(Saved data entries)
::::::
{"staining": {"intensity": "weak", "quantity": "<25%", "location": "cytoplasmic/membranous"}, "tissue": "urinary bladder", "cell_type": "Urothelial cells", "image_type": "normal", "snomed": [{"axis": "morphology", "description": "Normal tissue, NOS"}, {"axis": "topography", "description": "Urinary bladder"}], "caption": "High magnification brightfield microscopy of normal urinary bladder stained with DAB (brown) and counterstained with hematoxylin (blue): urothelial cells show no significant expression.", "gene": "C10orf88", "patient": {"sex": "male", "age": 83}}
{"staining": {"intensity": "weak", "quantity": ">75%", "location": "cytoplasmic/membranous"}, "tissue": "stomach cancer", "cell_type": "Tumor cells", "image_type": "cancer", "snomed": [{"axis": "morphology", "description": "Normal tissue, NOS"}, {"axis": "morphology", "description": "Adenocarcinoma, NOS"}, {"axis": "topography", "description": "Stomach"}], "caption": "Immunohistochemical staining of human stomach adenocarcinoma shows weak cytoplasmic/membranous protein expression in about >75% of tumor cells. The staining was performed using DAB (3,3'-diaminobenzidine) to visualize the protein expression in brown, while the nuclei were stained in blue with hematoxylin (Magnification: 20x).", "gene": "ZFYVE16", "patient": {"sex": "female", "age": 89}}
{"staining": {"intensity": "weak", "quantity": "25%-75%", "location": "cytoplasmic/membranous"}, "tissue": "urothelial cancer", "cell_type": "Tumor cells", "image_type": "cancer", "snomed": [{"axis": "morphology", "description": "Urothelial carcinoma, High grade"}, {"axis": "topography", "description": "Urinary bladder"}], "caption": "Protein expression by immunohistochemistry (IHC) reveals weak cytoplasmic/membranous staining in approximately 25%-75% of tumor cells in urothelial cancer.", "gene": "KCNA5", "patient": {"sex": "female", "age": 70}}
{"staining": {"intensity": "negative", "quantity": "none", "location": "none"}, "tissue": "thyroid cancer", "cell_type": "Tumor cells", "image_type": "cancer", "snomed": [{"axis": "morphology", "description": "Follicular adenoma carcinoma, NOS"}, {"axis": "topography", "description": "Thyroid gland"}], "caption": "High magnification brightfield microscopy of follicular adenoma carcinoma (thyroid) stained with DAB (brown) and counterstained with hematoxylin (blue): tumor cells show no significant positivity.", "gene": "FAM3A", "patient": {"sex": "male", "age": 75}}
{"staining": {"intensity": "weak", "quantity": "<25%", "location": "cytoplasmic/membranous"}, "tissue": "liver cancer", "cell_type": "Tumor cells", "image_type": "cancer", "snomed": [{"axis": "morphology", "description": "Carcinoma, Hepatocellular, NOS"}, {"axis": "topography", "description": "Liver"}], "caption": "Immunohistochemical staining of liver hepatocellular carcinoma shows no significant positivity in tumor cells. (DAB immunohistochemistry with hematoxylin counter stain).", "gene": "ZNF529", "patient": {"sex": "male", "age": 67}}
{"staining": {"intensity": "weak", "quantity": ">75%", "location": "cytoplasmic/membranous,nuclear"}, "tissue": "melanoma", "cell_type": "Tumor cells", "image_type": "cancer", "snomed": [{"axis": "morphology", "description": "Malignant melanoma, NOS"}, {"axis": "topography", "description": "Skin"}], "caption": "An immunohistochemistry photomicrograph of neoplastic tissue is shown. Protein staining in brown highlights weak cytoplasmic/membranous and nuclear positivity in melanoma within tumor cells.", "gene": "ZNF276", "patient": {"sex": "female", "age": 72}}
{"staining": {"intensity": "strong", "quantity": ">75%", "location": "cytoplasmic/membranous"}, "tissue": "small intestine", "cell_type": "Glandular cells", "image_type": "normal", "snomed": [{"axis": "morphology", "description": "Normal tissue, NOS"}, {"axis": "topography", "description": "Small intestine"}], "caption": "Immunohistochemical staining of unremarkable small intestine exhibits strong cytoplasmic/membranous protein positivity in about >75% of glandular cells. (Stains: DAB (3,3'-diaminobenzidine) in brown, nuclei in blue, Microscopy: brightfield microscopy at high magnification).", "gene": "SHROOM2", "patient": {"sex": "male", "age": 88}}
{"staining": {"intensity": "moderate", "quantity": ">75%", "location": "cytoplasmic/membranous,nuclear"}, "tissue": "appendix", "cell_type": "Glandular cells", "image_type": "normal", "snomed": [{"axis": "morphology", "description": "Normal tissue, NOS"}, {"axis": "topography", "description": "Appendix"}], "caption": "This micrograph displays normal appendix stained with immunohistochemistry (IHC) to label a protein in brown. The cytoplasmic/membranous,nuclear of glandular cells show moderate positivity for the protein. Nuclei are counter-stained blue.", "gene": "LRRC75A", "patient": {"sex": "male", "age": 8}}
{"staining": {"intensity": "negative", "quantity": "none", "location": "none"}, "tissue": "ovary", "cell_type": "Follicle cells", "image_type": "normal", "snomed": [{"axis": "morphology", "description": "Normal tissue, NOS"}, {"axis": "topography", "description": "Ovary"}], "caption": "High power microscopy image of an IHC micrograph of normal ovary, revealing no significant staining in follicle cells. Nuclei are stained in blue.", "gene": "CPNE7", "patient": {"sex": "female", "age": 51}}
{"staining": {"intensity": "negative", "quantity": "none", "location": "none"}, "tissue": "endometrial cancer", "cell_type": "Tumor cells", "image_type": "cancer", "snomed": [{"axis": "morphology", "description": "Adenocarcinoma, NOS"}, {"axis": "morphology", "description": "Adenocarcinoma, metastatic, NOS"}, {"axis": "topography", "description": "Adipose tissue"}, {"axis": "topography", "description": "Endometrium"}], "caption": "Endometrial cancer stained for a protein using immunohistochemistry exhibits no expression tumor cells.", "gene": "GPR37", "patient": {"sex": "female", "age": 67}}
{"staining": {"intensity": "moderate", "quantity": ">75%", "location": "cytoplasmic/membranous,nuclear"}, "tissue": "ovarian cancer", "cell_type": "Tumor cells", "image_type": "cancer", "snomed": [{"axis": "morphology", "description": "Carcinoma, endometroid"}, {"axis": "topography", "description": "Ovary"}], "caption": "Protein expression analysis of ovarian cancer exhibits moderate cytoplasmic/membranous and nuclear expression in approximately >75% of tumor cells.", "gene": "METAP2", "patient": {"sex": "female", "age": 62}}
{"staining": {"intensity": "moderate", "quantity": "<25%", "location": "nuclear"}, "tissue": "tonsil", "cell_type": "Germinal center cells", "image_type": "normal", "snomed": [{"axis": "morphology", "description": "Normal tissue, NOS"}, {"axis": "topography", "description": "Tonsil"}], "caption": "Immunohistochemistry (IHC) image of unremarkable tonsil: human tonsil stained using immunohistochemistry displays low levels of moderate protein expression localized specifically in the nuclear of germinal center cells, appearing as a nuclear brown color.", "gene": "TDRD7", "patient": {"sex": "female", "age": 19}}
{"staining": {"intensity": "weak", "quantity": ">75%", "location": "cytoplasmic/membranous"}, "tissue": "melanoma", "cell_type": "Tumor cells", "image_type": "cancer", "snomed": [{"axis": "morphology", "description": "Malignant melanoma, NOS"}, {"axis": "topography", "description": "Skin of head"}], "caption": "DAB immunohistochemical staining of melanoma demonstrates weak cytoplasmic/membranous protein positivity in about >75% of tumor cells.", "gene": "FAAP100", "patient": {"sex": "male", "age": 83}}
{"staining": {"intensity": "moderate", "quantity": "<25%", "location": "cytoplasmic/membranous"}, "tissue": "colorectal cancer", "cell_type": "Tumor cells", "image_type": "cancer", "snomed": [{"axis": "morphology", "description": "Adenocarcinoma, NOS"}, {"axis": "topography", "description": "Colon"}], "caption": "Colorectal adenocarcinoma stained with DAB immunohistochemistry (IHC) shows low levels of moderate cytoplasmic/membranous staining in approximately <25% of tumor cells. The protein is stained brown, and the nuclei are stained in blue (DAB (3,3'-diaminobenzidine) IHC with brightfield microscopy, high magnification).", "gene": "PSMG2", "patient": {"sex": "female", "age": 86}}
::::::
Exercise details —
Among the lines above, repeat exactly those from the line with "micrograph displays normal" to the line with "cancer stained for", counting both ends.

Response for this exercise —
{"staining": {"intensity": "moderate", "quantity": ">75%", "location": "cytoplasmic/membranous,nuclear"}, "tissue": "appendix", "cell_type": "Glandular cells", "image_type": "normal", "snomed": [{"axis": "morphology", "description": "Normal tissue, NOS"}, {"axis": "topography", "description": "Appendix"}], "caption": "This micrograph displays normal appendix stained with immunohistochemistry (IHC) to label a protein in brown. The cytoplasmic/membranous,nuclear of glandular cells show moderate positivity for the protein. Nuclei are counter-stained blue.", "gene": "LRRC75A", "patient": {"sex": "male", "age": 8}}
{"staining": {"intensity": "negative", "quantity": "none", "location": "none"}, "tissue": "ovary", "cell_type": "Follicle cells", "image_type": "normal", "snomed": [{"axis": "morphology", "description": "Normal tissue, NOS"}, {"axis": "topography", "description": "Ovary"}], "caption": "High power microscopy image of an IHC micrograph of normal ovary, revealing no significant staining in follicle cells. Nuclei are stained in blue.", "gene": "CPNE7", "patient": {"sex": "female", "age": 51}}
{"staining": {"intensity": "negative", "quantity": "none", "location": "none"}, "tissue": "endometrial cancer", "cell_type": "Tumor cells", "image_type": "cancer", "snomed": [{"axis": "morphology", "description": "Adenocarcinoma, NOS"}, {"axis": "morphology", "description": "Adenocarcinoma, metastatic, NOS"}, {"axis": "topography", "description": "Adipose tissue"}, {"axis": "topography", "description": "Endometrium"}], "caption": "Endometrial cancer stained for a protein using immunohistochemistry exhibits no expression tumor cells.", "gene": "GPR37", "patient": {"sex": "female", "age": 67}}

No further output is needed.